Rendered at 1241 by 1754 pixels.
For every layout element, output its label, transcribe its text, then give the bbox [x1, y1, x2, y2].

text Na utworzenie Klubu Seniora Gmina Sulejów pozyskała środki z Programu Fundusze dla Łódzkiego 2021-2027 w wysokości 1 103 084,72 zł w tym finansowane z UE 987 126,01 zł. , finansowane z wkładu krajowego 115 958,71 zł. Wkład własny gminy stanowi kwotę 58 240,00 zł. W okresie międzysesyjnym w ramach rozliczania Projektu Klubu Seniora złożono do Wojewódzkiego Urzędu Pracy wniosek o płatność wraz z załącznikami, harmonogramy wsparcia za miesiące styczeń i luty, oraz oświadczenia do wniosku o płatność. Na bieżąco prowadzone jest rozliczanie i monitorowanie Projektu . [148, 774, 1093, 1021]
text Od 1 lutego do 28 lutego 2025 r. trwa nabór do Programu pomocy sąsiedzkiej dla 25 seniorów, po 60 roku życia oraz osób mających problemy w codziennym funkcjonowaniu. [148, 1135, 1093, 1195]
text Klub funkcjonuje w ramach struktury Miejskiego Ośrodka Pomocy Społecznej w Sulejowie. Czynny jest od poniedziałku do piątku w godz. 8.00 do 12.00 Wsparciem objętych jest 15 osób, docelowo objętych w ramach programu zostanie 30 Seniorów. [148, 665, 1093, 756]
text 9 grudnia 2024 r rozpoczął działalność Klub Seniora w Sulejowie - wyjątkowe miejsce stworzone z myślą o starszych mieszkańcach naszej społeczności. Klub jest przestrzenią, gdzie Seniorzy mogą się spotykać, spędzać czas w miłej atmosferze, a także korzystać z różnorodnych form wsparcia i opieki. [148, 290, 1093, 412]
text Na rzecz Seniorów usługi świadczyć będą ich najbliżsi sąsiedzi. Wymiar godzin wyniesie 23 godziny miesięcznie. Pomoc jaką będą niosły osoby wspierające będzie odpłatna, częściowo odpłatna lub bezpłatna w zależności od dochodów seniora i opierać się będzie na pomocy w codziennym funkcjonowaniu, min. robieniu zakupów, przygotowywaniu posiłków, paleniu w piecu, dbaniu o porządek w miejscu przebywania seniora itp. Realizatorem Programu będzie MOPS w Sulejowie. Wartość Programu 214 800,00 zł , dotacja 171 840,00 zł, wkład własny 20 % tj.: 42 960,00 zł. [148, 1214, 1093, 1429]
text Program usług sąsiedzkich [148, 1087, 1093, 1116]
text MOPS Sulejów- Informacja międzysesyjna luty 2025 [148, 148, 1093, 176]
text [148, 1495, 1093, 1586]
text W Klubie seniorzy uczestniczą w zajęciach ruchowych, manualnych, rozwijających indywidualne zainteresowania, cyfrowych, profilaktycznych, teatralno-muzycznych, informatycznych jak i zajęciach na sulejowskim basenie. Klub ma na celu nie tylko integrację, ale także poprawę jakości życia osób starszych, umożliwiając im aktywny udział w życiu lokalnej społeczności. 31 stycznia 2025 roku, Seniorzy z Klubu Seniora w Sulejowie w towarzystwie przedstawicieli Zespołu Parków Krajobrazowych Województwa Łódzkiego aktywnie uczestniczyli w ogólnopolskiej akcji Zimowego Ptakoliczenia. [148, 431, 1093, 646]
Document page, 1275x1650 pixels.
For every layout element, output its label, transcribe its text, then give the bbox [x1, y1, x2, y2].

▶ **Work order**: Repeat all the entries word for word.

▶ **Exercise response**:
Rendered at 1241 by 1754 pixels.
For every layout element, output its label, transcribe its text, then give the bbox [x1, y1, x2, y2].

text Na utworzenie Klubu Seniora Gmina Sulejów pozyskała środki z Programu Fundusze dla Łódzkiego 2021-2027 w wysokości 1 103 084,72 zł w tym finansowane z UE 987 126,01 zł. , finansowane z wkładu krajowego 115 958,71 zł. Wkład własny gminy stanowi kwotę 58 240,00 zł. W okresie międzysesyjnym w ramach rozliczania Projektu Klubu Seniora złożono do Wojewódzkiego Urzędu Pracy wniosek o płatność wraz z załącznikami, harmonogramy wsparcia za miesiące styczeń i luty, oraz oświadczenia do wniosku o płatność. Na bieżąco prowadzone jest rozliczanie i monitorowanie Projektu . [148, 774, 1093, 1021]
text Od 1 lutego do 28 lutego 2025 r. trwa nabór do Programu pomocy sąsiedzkiej dla 25 seniorów, po 60 roku życia oraz osób mających problemy w codziennym funkcjonowaniu. [148, 1135, 1093, 1195]
text Klub funkcjonuje w ramach struktury Miejskiego Ośrodka Pomocy Społecznej w Sulejowie. Czynny jest od poniedziałku do piątku w godz. 8.00 do 12.00 Wsparciem objętych jest 15 osób, docelowo objętych w ramach programu zostanie 30 Seniorów. [148, 665, 1093, 756]
text 9 grudnia 2024 r rozpoczął działalność Klub Seniora w Sulejowie - wyjątkowe miejsce stworzone z myślą o starszych mieszkańcach naszej społeczności. Klub jest przestrzenią, gdzie Seniorzy mogą się spotykać, spędzać czas w miłej atmosferze, a także korzystać z różnorodnych form wsparcia i opieki. [148, 290, 1093, 412]
text Na rzecz Seniorów usługi świadczyć będą ich najbliżsi sąsiedzi. Wymiar godzin wyniesie 23 godziny miesięcznie. Pomoc jaką będą niosły osoby wspierające będzie odpłatna, częściowo odpłatna lub bezpłatna w zależności od dochodów seniora i opierać się będzie na pomocy w codziennym funkcjonowaniu, min. robieniu zakupów, przygotowywaniu posiłków, paleniu w piecu, dbaniu o porządek w miejscu przebywania seniora itp. Realizatorem Programu będzie MOPS w Sulejowie. Wartość Programu 214 800,00 zł , dotacja 171 840,00 zł, wkład własny 20 % tj.: 42 960,00 zł. [148, 1214, 1093, 1429]
text Program usług sąsiedzkich [148, 1087, 1093, 1116]
text MOPS Sulejów- Informacja międzysesyjna luty 2025 [148, 148, 1093, 176]
text [148, 1495, 1093, 1586]
text W Klubie seniorzy uczestniczą w zajęciach ruchowych, manualnych, rozwijających indywidualne zainteresowania, cyfrowych, profilaktycznych, teatralno-muzycznych, informatycznych jak i zajęciach na sulejowskim basenie. Klub ma na celu nie tylko integrację, ale także poprawę jakości życia osób starszych, umożliwiając im aktywny udział w życiu lokalnej społeczności. 31 stycznia 2025 roku, Seniorzy z Klubu Seniora w Sulejowie w towarzystwie przedstawicieli Zespołu Parków Krajobrazowych Województwa Łódzkiego aktywnie uczestniczyli w ogólnopolskiej akcji Zimowego Ptakoliczenia. [148, 431, 1093, 646]
Document page, 1275x1650 pixels.
For every layout element, output its label, transcribe its text, then give the bbox [x1, y1, x2, y2].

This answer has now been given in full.